19. In the case of Panchkari Halder vs. Puma Chandra Halder 1984(2) CLJ 89 question arose whether the appellants who were holding the posts of Inspector under the District School Board were disqualified for election to Gram Panchayet under section 8(b) of the West Bengal Panchayet Act 1973 which postulates that a candidate would be disqualified to such election or to become a member of Gram Panchayet, it he is in service of, or receives remuneration from, the Central or State Government or a Gram Panchayet or Panchayet Samity or a Zilla Parishad. It was held that the District School Board, so far that case was concerned, had no independent existence and every employee under the Board was in fact holding office under the Government. Evidently, this decision is not at all relevant for determining what a ‘local authority’ is meant under the General Clauses Act.
20. In yet another case cited by Mr.
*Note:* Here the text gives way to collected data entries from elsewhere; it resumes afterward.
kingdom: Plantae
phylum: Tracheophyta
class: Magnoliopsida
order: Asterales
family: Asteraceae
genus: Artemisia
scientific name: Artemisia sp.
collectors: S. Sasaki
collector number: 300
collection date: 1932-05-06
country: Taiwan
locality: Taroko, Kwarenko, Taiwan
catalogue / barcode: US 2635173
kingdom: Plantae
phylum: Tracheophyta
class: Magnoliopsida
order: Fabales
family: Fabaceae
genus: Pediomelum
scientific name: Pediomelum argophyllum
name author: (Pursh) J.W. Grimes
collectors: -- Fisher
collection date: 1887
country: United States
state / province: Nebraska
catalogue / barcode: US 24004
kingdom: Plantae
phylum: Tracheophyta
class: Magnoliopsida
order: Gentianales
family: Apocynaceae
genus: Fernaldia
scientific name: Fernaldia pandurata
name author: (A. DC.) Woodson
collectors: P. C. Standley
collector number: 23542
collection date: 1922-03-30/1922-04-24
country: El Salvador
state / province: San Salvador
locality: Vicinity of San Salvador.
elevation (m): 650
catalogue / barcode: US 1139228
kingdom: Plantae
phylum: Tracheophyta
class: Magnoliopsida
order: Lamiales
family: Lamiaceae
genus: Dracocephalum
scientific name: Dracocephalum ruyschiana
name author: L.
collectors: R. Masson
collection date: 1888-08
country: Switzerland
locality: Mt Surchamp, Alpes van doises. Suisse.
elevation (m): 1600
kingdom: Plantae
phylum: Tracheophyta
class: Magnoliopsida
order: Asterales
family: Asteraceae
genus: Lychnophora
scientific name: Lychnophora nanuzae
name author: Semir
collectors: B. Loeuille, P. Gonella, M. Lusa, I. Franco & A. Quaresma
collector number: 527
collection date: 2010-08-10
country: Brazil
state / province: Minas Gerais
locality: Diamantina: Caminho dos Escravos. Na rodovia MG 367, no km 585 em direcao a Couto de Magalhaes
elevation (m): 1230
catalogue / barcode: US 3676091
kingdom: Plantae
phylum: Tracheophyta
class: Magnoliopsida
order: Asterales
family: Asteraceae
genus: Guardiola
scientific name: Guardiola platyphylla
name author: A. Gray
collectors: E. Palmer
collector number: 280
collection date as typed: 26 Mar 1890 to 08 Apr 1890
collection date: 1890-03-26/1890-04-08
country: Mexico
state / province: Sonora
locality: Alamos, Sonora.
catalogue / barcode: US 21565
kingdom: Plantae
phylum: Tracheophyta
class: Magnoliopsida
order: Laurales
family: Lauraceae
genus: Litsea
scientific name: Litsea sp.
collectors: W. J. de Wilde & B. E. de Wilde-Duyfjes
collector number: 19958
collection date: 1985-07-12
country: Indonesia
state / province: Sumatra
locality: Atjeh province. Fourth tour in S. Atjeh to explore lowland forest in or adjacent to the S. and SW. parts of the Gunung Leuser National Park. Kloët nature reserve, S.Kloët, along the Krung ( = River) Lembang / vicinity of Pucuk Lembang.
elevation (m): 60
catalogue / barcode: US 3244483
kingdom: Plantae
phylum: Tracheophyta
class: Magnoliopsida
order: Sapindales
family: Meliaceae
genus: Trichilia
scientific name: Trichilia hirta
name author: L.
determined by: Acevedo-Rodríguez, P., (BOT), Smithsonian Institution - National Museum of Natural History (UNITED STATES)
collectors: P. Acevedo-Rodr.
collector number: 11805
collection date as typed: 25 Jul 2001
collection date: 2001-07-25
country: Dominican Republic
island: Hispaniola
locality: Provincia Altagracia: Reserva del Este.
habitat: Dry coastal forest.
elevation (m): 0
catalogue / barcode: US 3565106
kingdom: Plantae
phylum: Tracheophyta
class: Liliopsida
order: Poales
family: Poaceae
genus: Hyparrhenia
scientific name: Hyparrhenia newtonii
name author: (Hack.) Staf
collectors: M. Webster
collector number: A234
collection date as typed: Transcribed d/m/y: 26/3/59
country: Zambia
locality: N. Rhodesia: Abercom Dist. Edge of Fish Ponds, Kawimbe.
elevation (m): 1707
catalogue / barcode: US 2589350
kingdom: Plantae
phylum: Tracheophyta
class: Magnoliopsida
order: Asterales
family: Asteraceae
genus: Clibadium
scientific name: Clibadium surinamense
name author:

Karim, we do not see for what purpose, AISSE Assocn, vs. Defence Minister-cum-Chairman, BOG, SS Secy., AIR 1989 (SC) 88 question arose whether the Sainik School Society, the overall control of which vests in the governmental authority, is ‘State’ within the meaning of Article 12 of the Constitution so as to attract the application of Article 14 and the directive principles. The question was answered in the affirmative. The present appeal before us presents no such question and we do not therefore see any relevance of the said decision for the purpose at hand.
Having regard to the definition of ‘local authority’ in the General Clauses Act (quoted above) a non-government secondary school can only be held to be a ‘local authority’, which is not disputed by Mr. Fazlul Karim, if it is found to be a body or authority constituted or established by the Government under any law. The school in question, namely, the Sammilani Girls’ High School of which the appellant is the Headmaster for a long time, is admittedly a recognised non-government secondary school, the very fact that it is a non-government school is sufficient to exclude any suggestion that it is a body constituted or established by the Government. It has not been possible on the part of Mr. Fazlul Karim to refer to any law under which the said school has been constituted or established. It is, however, true that the school like any other non-government secondary school is regulated and managed in accordance with the provisions of the Ordinance of 1961 and the various regulations made thereunder. The Government has control over these schools in a very large measure. Nevertheless it is clear from what has been discussed above that thereby a recognised non-government secondary school does neither become a statutory body nor a ‘local authority’ within the meaning of the General Clauses Act as contended by Mr. Karim. That being the position in law, the appellant does not become disqualified for being a Chairman of the Union Parishad under section 7(2)(c) of the Ordinance of 1983 by reason of being a full-time teacher of the Sammilani Girls’ High School.
21. In view of the discussion above, we arc clearly of the opinion that the question raised in the appeal has been wrongly decided by the High Court Division relying quite erroneously upon the decision, 14 BLD (HCD) 488, which is again based upon a misinterpretation and misconstruction of section 7(2)(e) of the Ordinance of 1983 and section 30(1)(b) of the Ordinance of 1961 read with the definition of ‘local authority’ as in the General Clauses Act.
The appeal is, accordingly, allowed without any order as to cost and the impugned judgment and order; are set aside.